Bookmarking for tomorrow. Looks like an interesting concept.
A Washington Post pundit applying a Marxist analysis of history. Boy, is he in the right place.
Billybob, Billybob
OK. OK. No problem. No problem.
....and thanks for the correction about the Jim Crow error in the article. I'll try to notify the author that he needs a refresher course. My feeling about some of these "strained" pieces is that writers are under a lot of pressure to keep coming up with "new angles" and new topics for posted columns. However, sloppy scholarship is inexcusable.
How 'ya doin,' BillyBob?
Char :)
I once played with David Ignatius when I was about six years old. He lived across the street. What say you about his thesis? It rings true with me. David struck me as smart when he was about eight years old, and he still strikes me that way.
Ping.
According to the story, antebellum southern whites hated blacks, but no mention of southern blacks hating whites. I suggest that the Washington Post reporter read 19th century articles on this topic in the Washington Post--assuming a Post reporter can read. There was plenty of animosity on both sides.

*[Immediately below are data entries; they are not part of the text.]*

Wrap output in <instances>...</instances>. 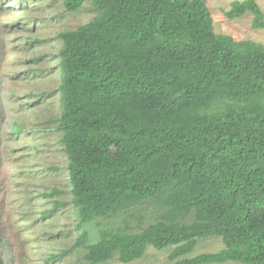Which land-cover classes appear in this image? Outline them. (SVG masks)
Here are the masks:
<instances>
[{
	"label": "trees",
	"instance_id": "1",
	"mask_svg": "<svg viewBox=\"0 0 264 264\" xmlns=\"http://www.w3.org/2000/svg\"><path fill=\"white\" fill-rule=\"evenodd\" d=\"M100 15L59 35L61 143L80 225L152 206L137 232L109 228L83 261L141 260L173 248V264H264V46L213 31L202 0H61ZM249 13L235 2L227 19ZM224 248L187 258L197 242ZM0 264H3L0 255Z\"/></svg>",
	"mask_w": 264,
	"mask_h": 264
},
{
	"label": "rangeland",
	"instance_id": "2",
	"mask_svg": "<svg viewBox=\"0 0 264 264\" xmlns=\"http://www.w3.org/2000/svg\"><path fill=\"white\" fill-rule=\"evenodd\" d=\"M217 35L264 46V30L251 27L252 16L227 19L235 2L202 0ZM264 15V0H255ZM100 11L86 2L67 13L61 0H0V255L3 264H88L78 248L63 260L52 257L69 250L86 232L88 244L109 228L139 231L157 221L152 206L111 219L80 225L71 205L68 160L61 143L59 35L86 25ZM220 238L199 240L187 256L217 253ZM173 248L149 247L130 264H173ZM103 264H121L115 256ZM240 264V263H225Z\"/></svg>",
	"mask_w": 264,
	"mask_h": 264
}]
</instances>
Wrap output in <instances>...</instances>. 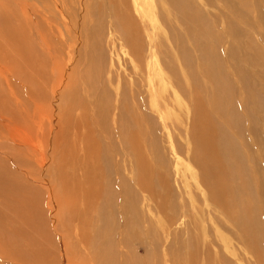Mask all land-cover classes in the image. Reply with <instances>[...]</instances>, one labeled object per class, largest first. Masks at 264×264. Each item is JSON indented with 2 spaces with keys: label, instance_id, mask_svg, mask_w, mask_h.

Nice little touch there, CivilWarguy! I like it!
Char :)
"The poison that destroyed reconstruction was racial hatred. The white elite managed to convince poor whites that newly freed blacks were their enemies, rather than potential allies."
Bzzzzzzt. Thank you for playing. Be sure to get your clue on the way out.
My mother, whose family had been in the South since the 1700s, passed along to me a much more accurate understanding of these events--together with an aversion to racial prejudice.
Putting Congressman BillyBob's recommendation on my reading list.
"antebellum southern whites hated blacks"
Which is why they allowed them to give suckle to their children?
Northern white woman who came south with the occupation were horrified at the notion.

What idiot Historian would think that Sunni versus Shi'ite hate is anything new, as in, newer than 2003?!